Regarding safety, the most common any-grade hematologic adverse effects (AEs) reported in at least 10% of patients in the experimental arm included thrombocytopenia (imetelstat, 75%; placebo, 10%), neutropenia (74%; 7%), anemia (20%; 10%), and leukopenia (10%; 2%). In the imetelstat arm, the rates of grade 3/4 thrombocytopenia and neutropenia were 62% and 68%, respectively, and these AEs were most often reported during the first 3 cycles of treatment.

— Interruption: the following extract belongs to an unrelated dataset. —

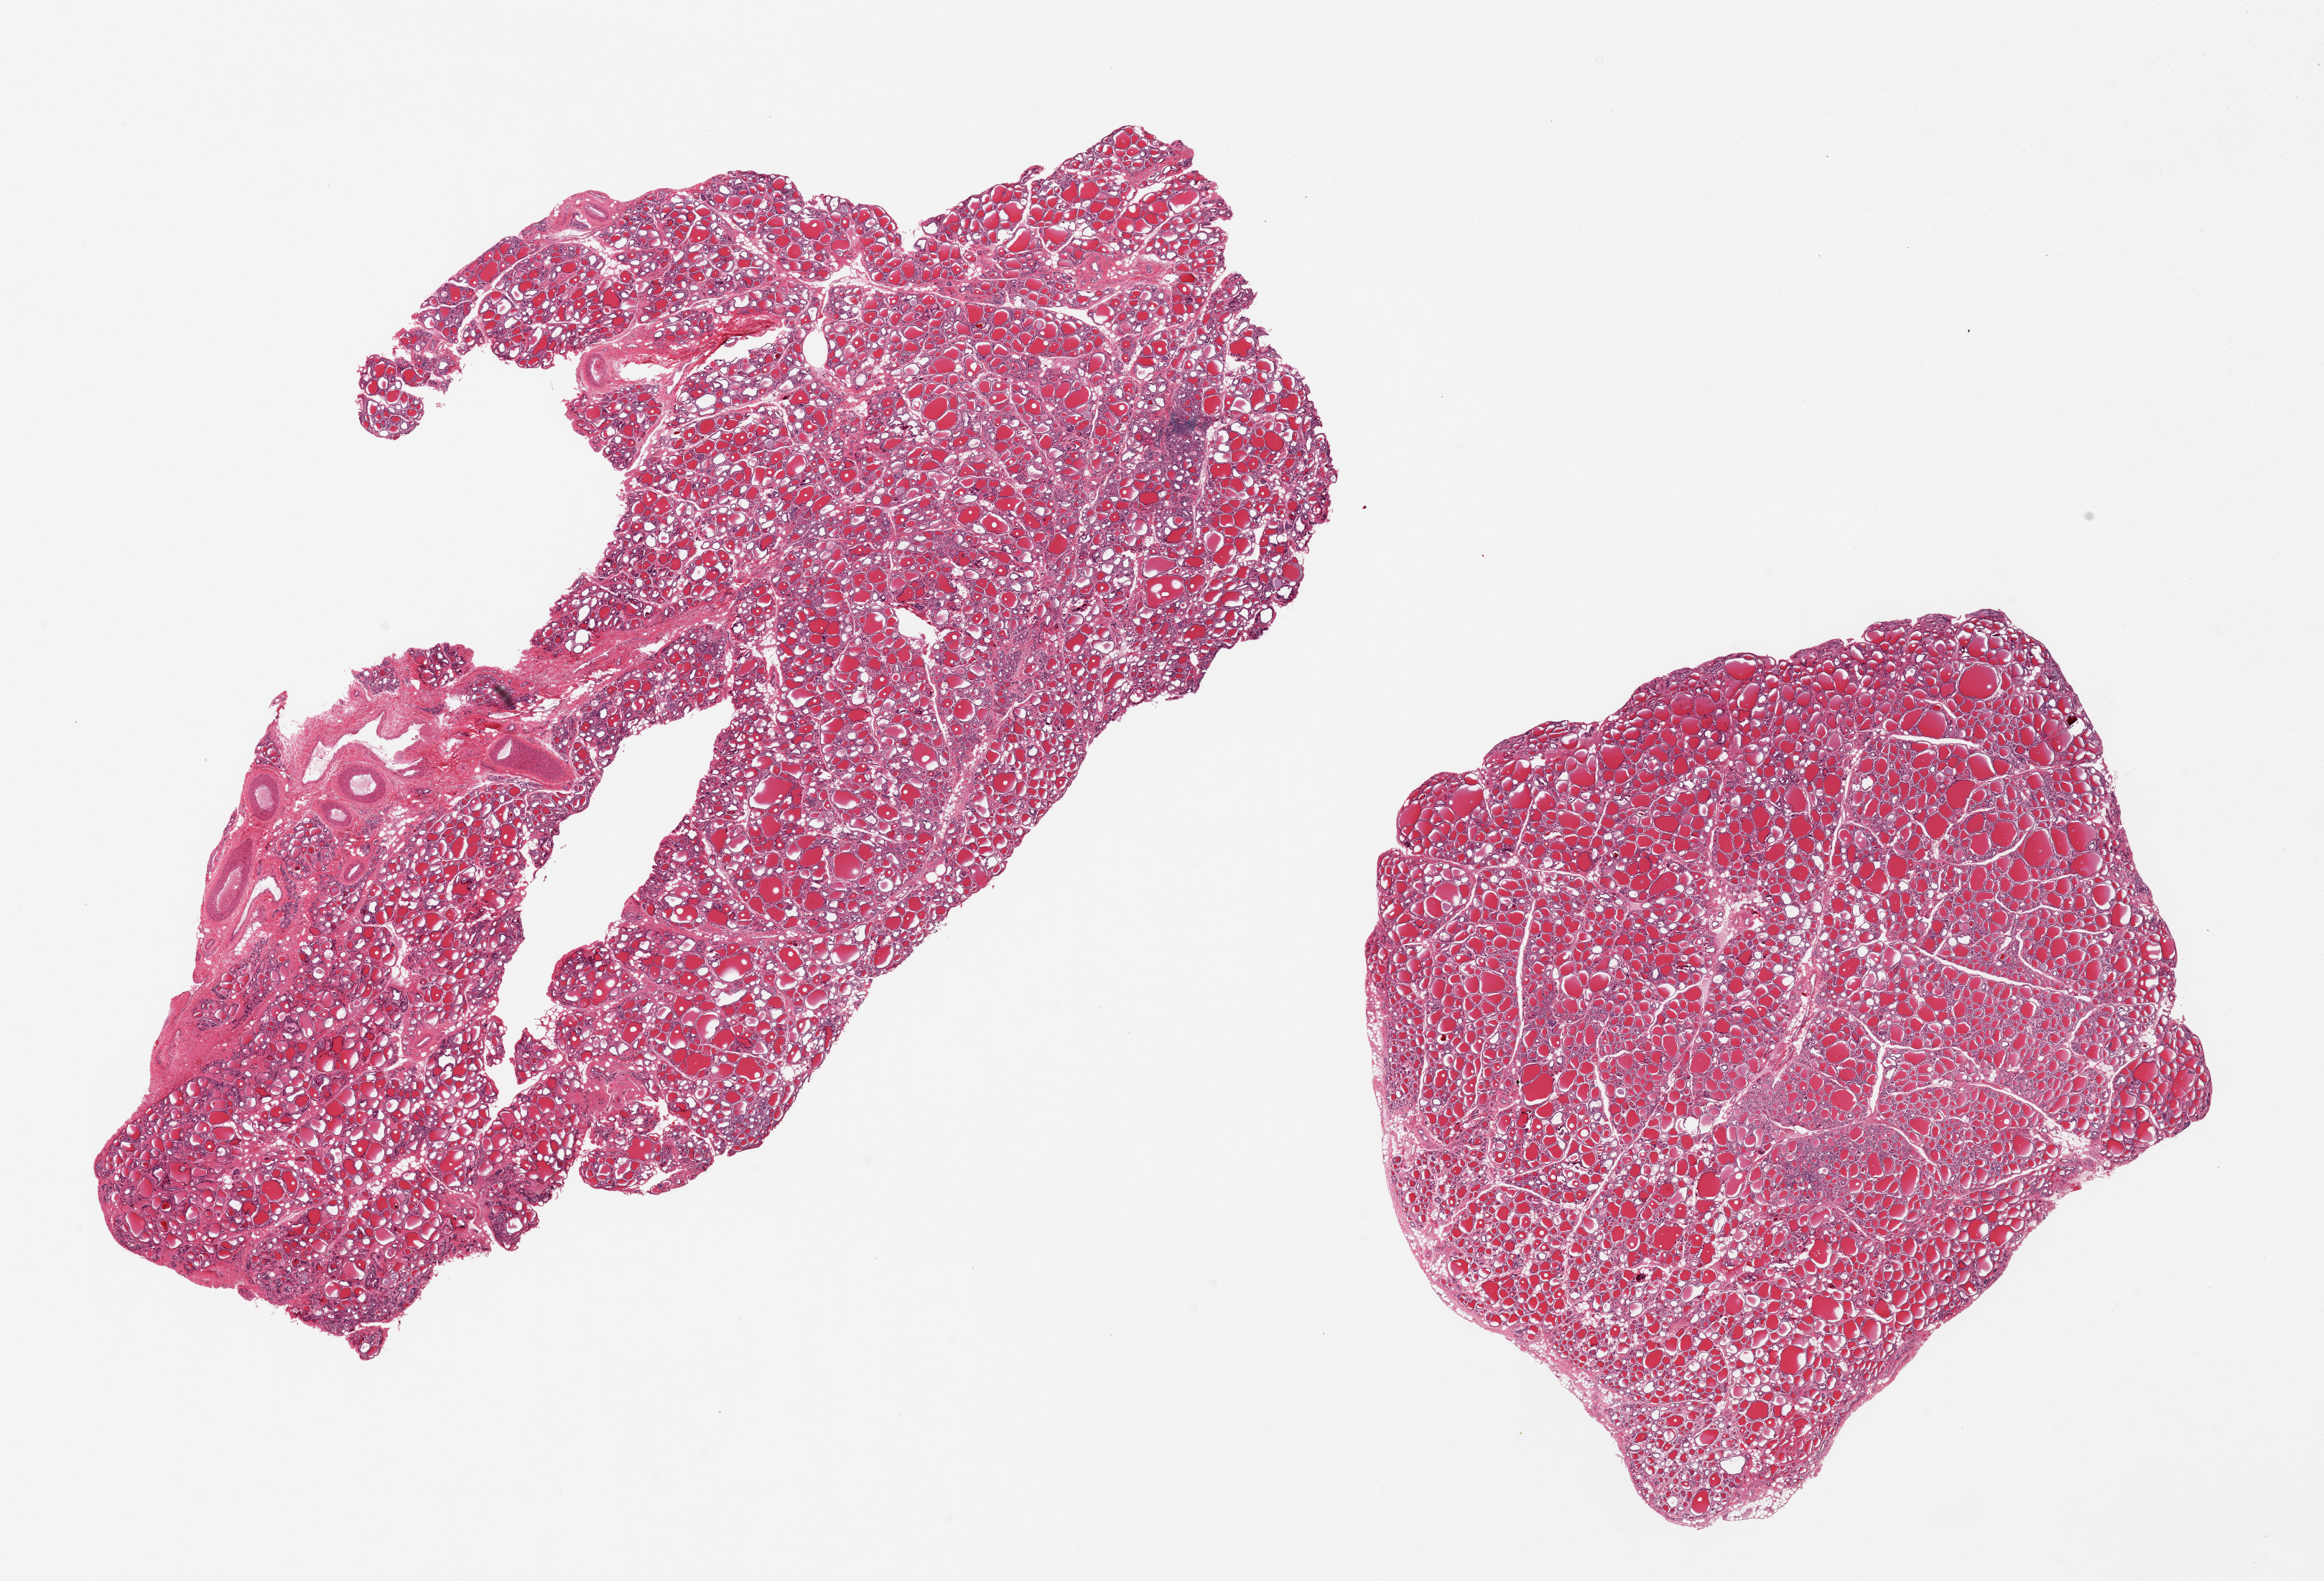
Digitized hematoxylin and eosin (H&E)-stained section, a low-resolution overview of the entire scanned area, about 25.6 x 17.4 mm (from a 20x scan); PAXgene-fixed paraffin-embedded (PFPE) section; section of thyroid (target tissue); donor tissue sample. Donor: male.
Review note (as recorded): 2 pieces.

The median duration of thrombocytopenia was 1.4 weeks (range, 0.1-12.6) in the imetelstat arm vs 2.0 weeks (range, 0.3-11.6) in the placebo arm. Thrombocytopenia resolved within 4 weeks for 86.3% of patients in the experimental arm vs 44.4% of patients in the control arm. The median duration of neutropenia was 1.9 weeks (range, 0-15.9) and 2.2 weeks (range, 1.0-4.6) for the imetelstat and placebo arms, respectively. Neutropenia resolved within 4 weeks for 81.0% of patients in the experimental group vs 50.0% of patients in the control group.
The most common any-grade non-hematologic AEs included asthenia (imetelstat, 19%; placebo, 14%), COVID-19 (19%; 14%), headache (13%; 5%), diarrhea (12%; 12%), increased alanine transaminase (12%; 7%), peripheral edema (11%; 14%), hyperbilirubinemia (9%; 10%), pyrexia (8%; 12%), and constipation (8%; 12%).
AEs led to dose modifications in approximately 75% of patients in the imetelstat arm; however, less than 15% of patients discontinued treatment due to treatment-emergent AEs.
Grade 3 or higher bleeding events occurred in 2.5% of patients in the imetelstat arm vs 1.7% of patients in the placebo arm. The rates of grade 3 or higher infections were 11.0% and 13.6%, respectively. One patient (0.8%) in the imetelstat arm experienced grade 3 febrile neutropenia.
“FDA acceptance of our NDA is a significant milestone for both Geron and the MDS community, as there remain few treatment options and significant unmet needs, particularly for patients with difficult-to-treat subtypes of this cancer,” Faye Feller, MD, executive vice president and chief medical officer of Geron, said.1“We believe that the IMerge phase 3 data reflect the truly unique attributes of imetelstat, and, if approved, we expect imetelstat will change the standard of care in lower risk MDS.”